Trener V-ligowca Krystian Papatanasiu potraktował premierową odsłonę sparingu wybitnie szkoleniowo. W sprawdzanym w przypadku Błyskawicy ustawieniu 4-4-2 jego zespół zaprezentował się – delikatnie rzecz ujmując – przeciętnie. – Boleśnie zostaliśmy wypunktowani. Z tak mocnym przeciwnikiem to ustawienie okazało się nieodpowiednie przy popełnianych błędach. Nasza postawa z pierwszej części nie jest jedynym zmartwieniem. Z poważną kontuzją boisko opuścić musiał Vitalyi Miklosh, więc nasza kadra znów doznała uszczuplenia – zaznacza szkoleniowiec drogomyślan.
Otwarcie wyniku test-meczu nastąpiło już po 120. sekundach, gdy Mateusza Pońca pokonał Michał Stempniewicz. W 28. minucie zrobiło się 2:0 po świetnie wykonanym rzucie wolnym przez Filipa Iwańskiego. W końcówce bielszczanie dołożyli kolejne ciosy. Paweł Tomczyk w 40. minucie nie pomylił się „z wapna”, a w 44. minucie przytomną dobitką popisał się Grzegorz Janusz. Równie pazerni na gole zawodnicy rezerw Podbeskidzia nie byli po zmianie stron i następnego trafienia doczekali dopiero w 90. minucie, kiedy Mateusz Ziółkowski dobił uderzenie Nikodema Gancarczyka. Kilkadziesiąt sekund wcześniej padła bramka honorowa – sytuację „oko w oko” z golkiperem bielskiego IV-ligowca sfinalizował Bartłomiej Szołtys.

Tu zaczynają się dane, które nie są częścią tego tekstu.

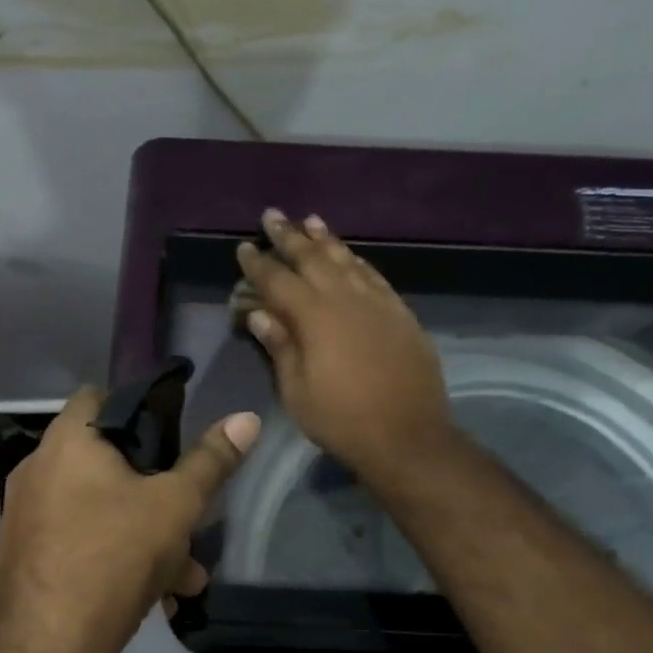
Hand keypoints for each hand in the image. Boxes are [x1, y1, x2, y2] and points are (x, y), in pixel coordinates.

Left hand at [0, 386, 259, 652]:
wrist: (43, 652)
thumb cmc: (113, 557)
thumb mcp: (175, 506)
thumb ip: (211, 461)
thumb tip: (247, 417)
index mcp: (67, 442)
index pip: (99, 395)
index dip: (140, 406)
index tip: (175, 434)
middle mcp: (39, 470)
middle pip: (108, 461)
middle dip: (157, 491)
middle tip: (189, 516)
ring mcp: (28, 517)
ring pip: (101, 510)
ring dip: (146, 534)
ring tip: (185, 575)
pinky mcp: (28, 557)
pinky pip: (82, 542)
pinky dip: (117, 558)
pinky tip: (156, 598)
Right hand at [235, 209, 453, 481]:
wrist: (408, 436)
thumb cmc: (342, 420)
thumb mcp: (297, 392)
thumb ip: (280, 347)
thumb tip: (259, 313)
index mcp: (314, 318)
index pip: (278, 281)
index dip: (259, 263)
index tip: (244, 247)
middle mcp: (346, 299)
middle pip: (313, 259)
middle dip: (289, 236)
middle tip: (273, 215)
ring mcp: (378, 303)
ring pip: (347, 260)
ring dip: (326, 240)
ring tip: (310, 221)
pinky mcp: (401, 314)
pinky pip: (374, 276)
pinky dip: (358, 261)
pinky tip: (351, 255)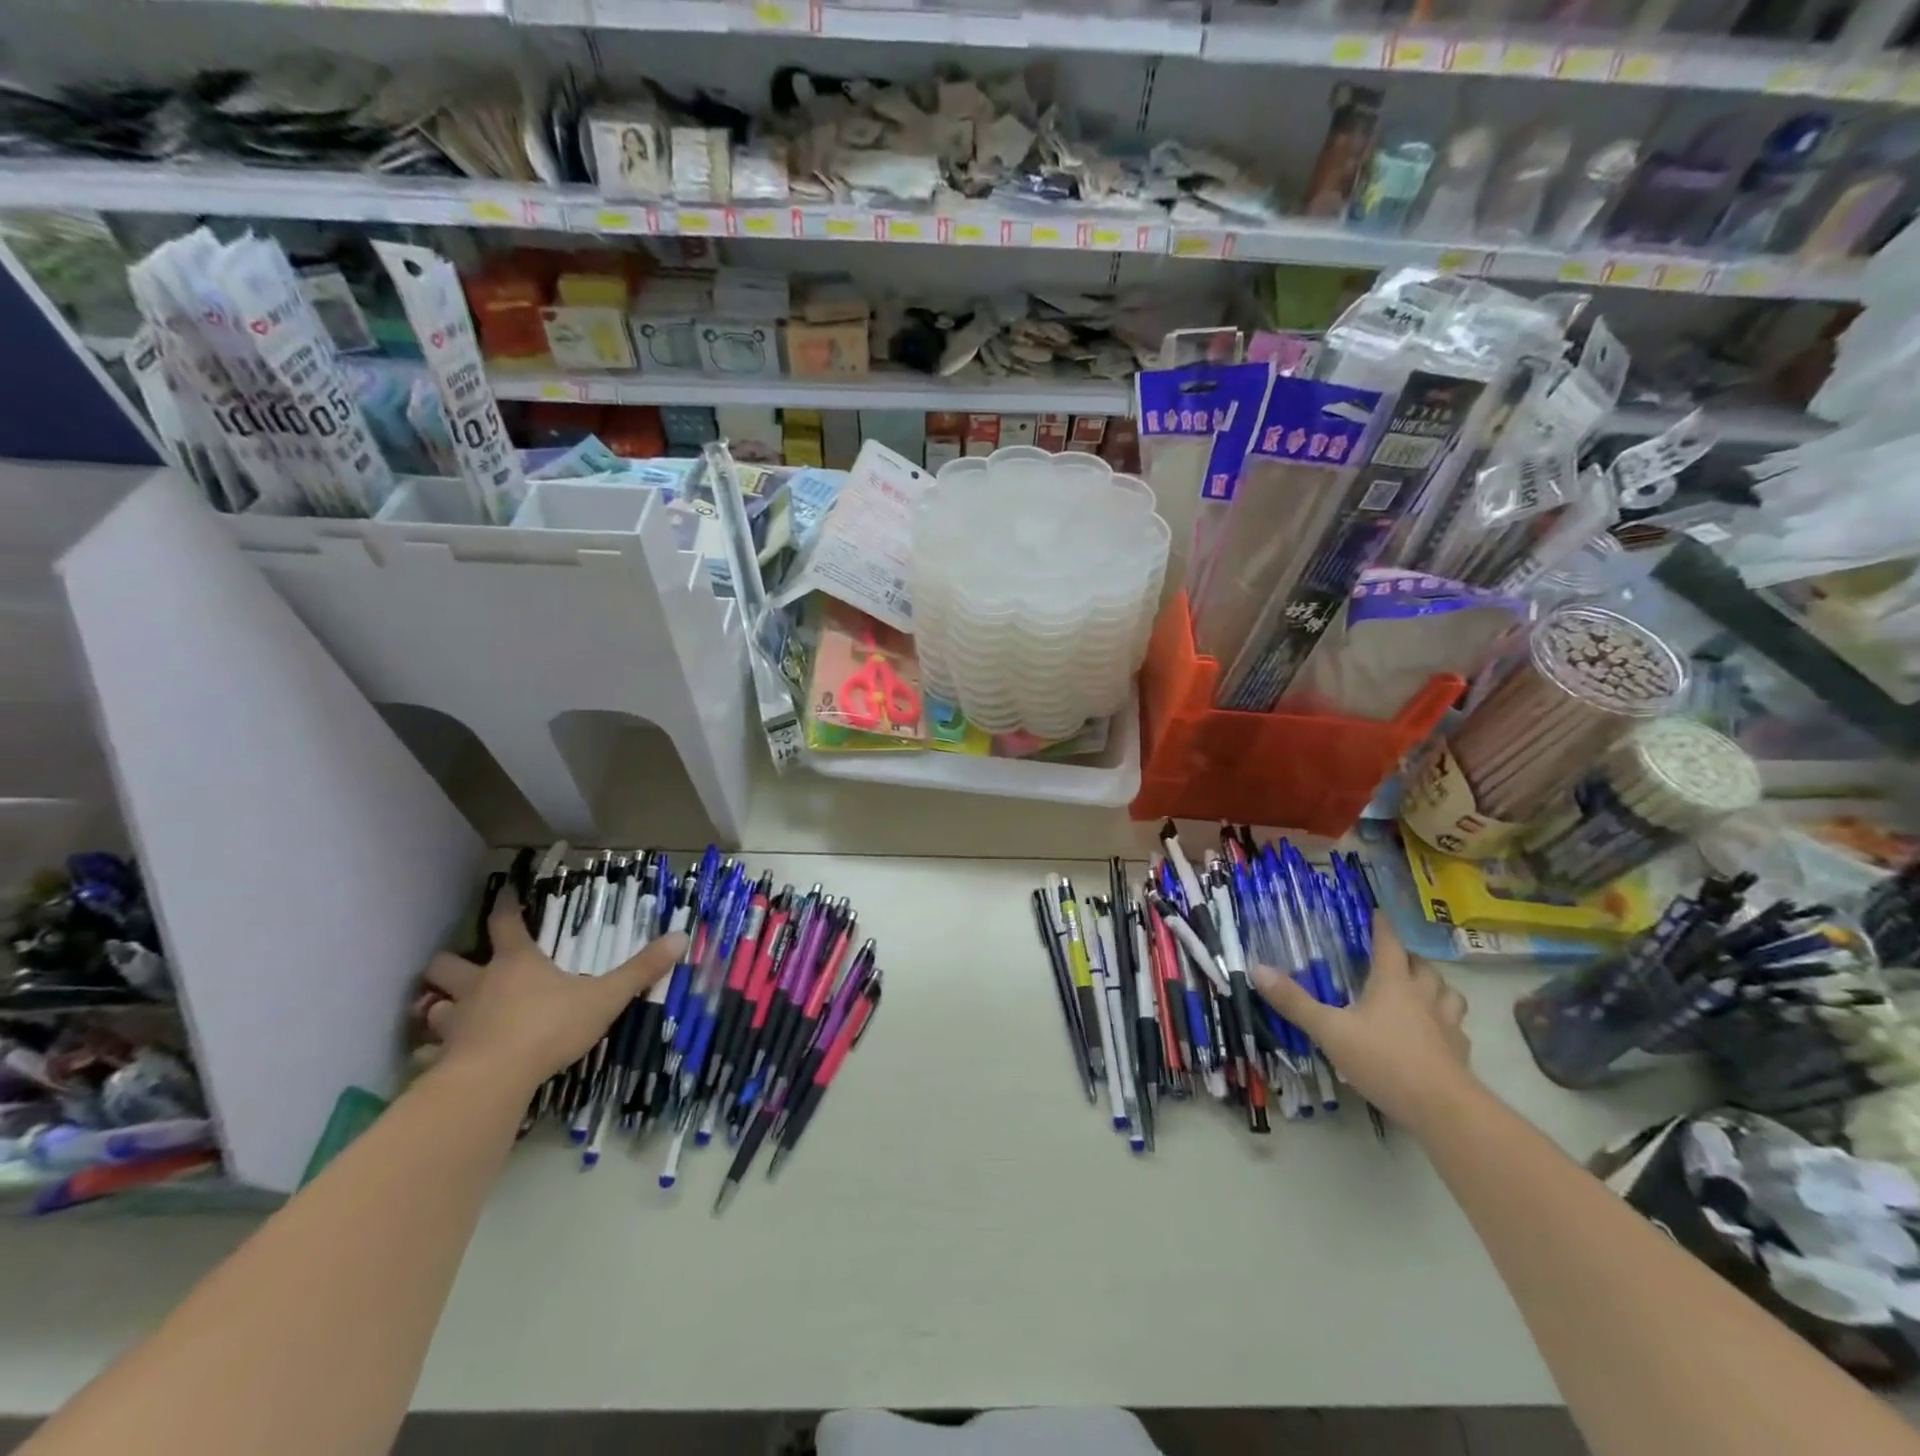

Efektowna wygrana „dwójki” Podbeskidzia zwiastuje zwyżkę formy? – Mamy wciąż różne momenty w naszej grze, także takie, w których brakuje płynności i dokładności. Stać nas na więcej. A wysokie zwycięstwo? Mierzyliśmy się jednak z przeciwnikiem występującym ligę niżej – tonuje nastroje trener bielszczan Tomasz Górkiewicz.